However that doesn't mean he is wrong in his concern though at least with the boss thing, which it seems is where this all started. And YOU seem to know this because it's the first thing you talk about in your post.

Now you can talk about how he talks to you and you should, that's not right. Still don't assume the next guy will be cool with your inappropriate boundaries either. YOU should have shut that stuff down right away in my mind. The next guy might just leave when this stuff comes up. Or he may have his female coworkers calling your room and asking to stay, or be buying them lunch.

Frankly it's too exhausting to be with someone who doesn't have strong boundaries around work or any other social situation. Life is too hard already.

I agree with the other post, marriage counseling.

By the way my wife is a director and supervises between 10-20 people. Never have to worry about anything inappropriate, nor do I. It's understood, I am the same way. Work is work, not social club.


----------



## Openminded (Feb 21, 2013)

No better time to get out than right now. Tell him the two of you are not suited and move on.


----------



## ninas321 (3 mo ago)

Beach123 said:


> Get out while you can - safely. And hurry.
> Do you have family you can stay with for a short while?


Yes, I do. He keeps throwing out divorce as well.


----------



## Openminded (Feb 21, 2013)

Then he should be okay with the idea — unless he’s using it as a threat. In any event it doesn’t sound as if you’re compatible so today’s a good day to start sorting your life out.


----------



## ninas321 (3 mo ago)

SCDad01 said:


> I’m never in favor of divorce except for adultery and abuse. But you are being abused mentally. And I could see it escalating to physical abuse if you stay.
> 
> You want to leave, but want to make sure you’re doing the right thing, which is commendable. I think you should leave immediately. My only concern is your H isn’t going to make it easy. Do you have family you can stay with?

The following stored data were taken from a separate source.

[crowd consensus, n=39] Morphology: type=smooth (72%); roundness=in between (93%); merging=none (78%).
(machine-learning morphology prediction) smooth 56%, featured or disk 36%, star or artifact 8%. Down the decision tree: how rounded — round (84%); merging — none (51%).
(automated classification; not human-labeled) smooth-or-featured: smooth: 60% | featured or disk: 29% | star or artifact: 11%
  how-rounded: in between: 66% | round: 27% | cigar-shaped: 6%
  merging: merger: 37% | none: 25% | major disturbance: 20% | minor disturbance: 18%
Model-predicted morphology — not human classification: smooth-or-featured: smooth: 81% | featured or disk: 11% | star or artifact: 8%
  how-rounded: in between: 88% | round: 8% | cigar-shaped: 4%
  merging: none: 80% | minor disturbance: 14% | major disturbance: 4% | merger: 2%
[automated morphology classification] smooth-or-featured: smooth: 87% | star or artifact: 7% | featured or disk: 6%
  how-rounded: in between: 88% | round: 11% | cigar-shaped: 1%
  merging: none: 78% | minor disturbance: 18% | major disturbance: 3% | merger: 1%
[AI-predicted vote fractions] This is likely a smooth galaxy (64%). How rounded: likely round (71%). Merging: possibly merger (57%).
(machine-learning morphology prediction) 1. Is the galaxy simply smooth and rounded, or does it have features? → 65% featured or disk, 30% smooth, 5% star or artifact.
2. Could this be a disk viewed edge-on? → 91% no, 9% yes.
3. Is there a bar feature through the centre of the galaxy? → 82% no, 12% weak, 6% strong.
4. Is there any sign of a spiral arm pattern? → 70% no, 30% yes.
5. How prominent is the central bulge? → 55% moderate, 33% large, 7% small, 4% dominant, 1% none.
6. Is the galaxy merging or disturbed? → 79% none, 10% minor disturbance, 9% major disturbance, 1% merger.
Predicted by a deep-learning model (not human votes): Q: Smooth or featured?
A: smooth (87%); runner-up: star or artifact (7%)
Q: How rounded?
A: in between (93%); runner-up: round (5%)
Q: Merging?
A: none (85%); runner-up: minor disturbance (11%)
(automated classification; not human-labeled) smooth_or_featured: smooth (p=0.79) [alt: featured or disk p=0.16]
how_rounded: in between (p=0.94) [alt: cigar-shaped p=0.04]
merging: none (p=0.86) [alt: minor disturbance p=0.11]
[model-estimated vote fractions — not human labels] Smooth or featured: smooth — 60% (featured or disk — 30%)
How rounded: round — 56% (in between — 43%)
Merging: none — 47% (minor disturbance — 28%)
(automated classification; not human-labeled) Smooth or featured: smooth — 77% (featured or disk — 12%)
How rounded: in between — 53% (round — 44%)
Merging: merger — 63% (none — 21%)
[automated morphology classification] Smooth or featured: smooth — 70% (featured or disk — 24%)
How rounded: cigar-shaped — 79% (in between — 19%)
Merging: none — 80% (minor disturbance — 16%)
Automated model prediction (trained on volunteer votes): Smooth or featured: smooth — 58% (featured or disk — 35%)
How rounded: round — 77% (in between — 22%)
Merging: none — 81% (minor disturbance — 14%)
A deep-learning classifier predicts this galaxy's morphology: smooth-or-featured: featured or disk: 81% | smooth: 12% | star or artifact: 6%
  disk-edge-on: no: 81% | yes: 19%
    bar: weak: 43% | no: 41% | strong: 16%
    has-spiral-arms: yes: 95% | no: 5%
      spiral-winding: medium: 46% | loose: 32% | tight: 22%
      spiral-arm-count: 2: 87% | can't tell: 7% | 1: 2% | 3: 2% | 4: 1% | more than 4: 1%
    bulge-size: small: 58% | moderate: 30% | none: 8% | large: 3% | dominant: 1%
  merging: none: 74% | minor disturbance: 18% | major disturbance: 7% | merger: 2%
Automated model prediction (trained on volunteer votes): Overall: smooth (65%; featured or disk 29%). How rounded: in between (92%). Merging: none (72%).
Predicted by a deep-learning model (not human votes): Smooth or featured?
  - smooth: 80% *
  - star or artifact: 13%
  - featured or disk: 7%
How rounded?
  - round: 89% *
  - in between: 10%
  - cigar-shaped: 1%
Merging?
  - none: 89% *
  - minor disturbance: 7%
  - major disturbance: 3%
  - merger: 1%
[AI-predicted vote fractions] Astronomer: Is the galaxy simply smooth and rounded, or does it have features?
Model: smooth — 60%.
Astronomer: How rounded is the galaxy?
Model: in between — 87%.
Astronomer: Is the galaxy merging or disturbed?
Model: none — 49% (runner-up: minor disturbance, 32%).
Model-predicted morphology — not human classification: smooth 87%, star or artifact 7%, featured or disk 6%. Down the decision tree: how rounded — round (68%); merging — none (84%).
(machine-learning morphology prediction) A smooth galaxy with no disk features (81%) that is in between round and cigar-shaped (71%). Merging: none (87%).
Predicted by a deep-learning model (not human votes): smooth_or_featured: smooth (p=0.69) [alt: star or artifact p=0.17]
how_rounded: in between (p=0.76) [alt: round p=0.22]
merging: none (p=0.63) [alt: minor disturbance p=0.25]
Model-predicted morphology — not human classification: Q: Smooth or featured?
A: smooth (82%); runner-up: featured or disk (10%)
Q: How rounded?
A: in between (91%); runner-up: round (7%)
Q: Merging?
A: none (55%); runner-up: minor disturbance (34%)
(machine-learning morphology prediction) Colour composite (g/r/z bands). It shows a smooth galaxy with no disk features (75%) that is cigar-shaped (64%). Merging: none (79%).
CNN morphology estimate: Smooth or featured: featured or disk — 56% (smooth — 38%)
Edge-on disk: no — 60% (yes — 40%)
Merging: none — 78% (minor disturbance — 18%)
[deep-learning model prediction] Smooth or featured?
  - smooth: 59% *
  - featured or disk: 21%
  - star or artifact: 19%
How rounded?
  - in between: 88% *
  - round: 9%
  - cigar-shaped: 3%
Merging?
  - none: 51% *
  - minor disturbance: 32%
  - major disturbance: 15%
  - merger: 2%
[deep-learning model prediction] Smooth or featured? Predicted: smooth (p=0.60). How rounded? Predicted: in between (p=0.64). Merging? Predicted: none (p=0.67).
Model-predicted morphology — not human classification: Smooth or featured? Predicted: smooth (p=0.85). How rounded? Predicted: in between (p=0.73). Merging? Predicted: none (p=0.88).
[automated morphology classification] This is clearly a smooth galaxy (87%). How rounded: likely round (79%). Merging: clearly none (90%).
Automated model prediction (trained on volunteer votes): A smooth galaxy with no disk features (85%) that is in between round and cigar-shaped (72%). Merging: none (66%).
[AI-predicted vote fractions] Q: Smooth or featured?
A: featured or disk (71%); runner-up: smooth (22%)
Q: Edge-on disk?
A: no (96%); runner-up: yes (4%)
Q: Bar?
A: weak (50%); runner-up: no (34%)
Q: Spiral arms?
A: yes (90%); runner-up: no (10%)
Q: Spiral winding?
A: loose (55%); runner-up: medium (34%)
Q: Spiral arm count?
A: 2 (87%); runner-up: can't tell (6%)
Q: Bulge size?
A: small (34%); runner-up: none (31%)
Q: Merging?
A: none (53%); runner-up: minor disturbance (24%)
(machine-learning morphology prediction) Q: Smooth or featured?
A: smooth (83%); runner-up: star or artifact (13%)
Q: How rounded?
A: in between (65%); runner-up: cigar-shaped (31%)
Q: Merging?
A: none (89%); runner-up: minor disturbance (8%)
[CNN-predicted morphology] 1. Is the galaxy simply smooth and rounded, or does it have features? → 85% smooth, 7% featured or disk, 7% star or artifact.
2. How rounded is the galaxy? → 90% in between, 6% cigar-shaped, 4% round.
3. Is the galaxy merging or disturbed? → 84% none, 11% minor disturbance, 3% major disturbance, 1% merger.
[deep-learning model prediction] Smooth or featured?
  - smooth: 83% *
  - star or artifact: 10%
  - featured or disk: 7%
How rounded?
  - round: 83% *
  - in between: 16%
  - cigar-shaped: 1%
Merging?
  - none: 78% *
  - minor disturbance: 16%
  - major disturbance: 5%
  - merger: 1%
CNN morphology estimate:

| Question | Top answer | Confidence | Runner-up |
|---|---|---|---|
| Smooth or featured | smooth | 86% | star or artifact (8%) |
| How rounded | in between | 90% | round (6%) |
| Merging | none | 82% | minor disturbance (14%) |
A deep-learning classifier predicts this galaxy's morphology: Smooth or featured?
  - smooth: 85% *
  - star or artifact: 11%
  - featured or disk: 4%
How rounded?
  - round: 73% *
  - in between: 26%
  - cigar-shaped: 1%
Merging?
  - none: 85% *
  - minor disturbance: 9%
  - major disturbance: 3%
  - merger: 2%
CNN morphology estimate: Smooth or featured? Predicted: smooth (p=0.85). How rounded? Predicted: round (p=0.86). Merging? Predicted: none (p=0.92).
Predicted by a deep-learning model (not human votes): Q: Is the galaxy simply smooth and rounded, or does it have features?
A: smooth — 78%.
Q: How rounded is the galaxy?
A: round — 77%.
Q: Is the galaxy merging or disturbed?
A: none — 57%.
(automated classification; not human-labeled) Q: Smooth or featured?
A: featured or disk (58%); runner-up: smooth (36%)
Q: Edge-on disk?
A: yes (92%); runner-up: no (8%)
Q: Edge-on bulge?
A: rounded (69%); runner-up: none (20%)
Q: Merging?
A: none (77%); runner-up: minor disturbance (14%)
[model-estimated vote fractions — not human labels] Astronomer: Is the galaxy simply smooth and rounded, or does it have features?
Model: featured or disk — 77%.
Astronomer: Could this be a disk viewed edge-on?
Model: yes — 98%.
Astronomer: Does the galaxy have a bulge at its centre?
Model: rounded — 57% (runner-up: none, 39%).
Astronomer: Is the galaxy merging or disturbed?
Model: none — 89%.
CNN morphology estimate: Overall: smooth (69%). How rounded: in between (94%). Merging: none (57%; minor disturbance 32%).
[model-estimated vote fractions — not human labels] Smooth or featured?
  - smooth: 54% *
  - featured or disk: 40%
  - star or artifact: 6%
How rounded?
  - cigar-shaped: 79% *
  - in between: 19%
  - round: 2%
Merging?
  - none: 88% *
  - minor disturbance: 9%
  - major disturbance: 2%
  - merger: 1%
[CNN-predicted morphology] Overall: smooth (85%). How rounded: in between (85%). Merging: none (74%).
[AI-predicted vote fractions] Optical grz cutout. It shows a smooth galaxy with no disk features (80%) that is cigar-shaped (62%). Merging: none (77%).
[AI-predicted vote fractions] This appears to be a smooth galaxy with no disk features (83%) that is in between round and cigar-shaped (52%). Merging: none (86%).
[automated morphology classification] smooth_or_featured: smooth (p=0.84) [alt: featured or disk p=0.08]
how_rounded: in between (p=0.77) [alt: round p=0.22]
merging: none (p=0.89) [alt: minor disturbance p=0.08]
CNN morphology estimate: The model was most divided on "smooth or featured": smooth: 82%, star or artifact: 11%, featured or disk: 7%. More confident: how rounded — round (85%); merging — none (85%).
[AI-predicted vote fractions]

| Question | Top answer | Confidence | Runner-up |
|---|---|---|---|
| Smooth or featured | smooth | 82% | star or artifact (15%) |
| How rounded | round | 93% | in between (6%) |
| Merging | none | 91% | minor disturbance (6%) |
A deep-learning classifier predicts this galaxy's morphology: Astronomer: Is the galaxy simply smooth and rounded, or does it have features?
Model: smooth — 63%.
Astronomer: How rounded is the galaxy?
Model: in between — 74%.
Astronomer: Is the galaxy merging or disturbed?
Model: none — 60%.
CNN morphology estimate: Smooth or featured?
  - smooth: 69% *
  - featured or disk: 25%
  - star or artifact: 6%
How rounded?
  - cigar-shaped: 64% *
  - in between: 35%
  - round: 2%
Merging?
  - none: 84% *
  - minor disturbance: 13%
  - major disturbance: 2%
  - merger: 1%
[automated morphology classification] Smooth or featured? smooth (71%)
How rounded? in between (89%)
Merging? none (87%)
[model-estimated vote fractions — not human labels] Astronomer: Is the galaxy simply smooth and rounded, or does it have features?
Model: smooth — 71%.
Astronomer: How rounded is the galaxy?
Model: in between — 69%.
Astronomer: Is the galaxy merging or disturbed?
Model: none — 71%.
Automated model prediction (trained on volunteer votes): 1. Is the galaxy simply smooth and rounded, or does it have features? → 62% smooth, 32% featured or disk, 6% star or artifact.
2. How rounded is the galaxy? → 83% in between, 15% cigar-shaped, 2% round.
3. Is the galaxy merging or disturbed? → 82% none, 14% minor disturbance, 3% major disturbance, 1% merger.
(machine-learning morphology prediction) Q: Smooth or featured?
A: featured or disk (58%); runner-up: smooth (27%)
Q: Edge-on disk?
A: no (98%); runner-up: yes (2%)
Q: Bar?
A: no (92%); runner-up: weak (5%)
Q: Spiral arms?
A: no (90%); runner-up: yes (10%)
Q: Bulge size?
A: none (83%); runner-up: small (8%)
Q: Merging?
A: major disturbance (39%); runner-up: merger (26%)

Thank you. He will make it easy, he's threatening divorce as well. Which maybe is why I'm hesitant to leave? It's difficult.


----------



## ninas321 (3 mo ago)

gameopoly5 said:


> I am assuming you are young and attractive and your husband seems to have insecurities with this.
> You said, "A director of a job on one night the guy calls my husband and jokes and says he's coming back into town and asks to stay in our room. My husband is disrespectful (to me) and tells him to bring his wife, to be a prick to the guy. He gets off the phone and I say that that was weird and my husband gets mad at ME because I didn't say anything to the guy saying he wants to stay in our room".
> Sorry, but I don`t think your husband was being disrespectful at all. Even if the guy was joking he had no right to call your husband at home with such a comment and all your husband done was to counter call that guy out, he was in no way being rude. Even if some guy done that to me I`d not have been so polite and would have told him where to go in no uncertain terms.
> It appears you are more concerned about some jerk being disrespected than your husband, even to a point you`ve taken this personally. There must be something in your behaviour with that guy that made him comfortable talking to your husband this way including you are siding with that jerk. Why is that?
> ...


I didn't give much detail on "this guy". My husband and I worked together at the time. We were both traveling for work on the same job. My husband was the project manager and the guy was the director. They were in contact as well. The director called him to talk about the job and then started joking around. And that's my fault? I wasn't siding the guy at all. I got defensive because my husband was mad at me for not jumping in the conversation when it wasn't even my conversation...
As far as the sex part, as I said, my husband works 7 days a week from morning until night. He comes home then works some more. I'm tired at 10-11 pm, I'm human. I'm expected to not be tired and "do the deed"? Seems a little wrong.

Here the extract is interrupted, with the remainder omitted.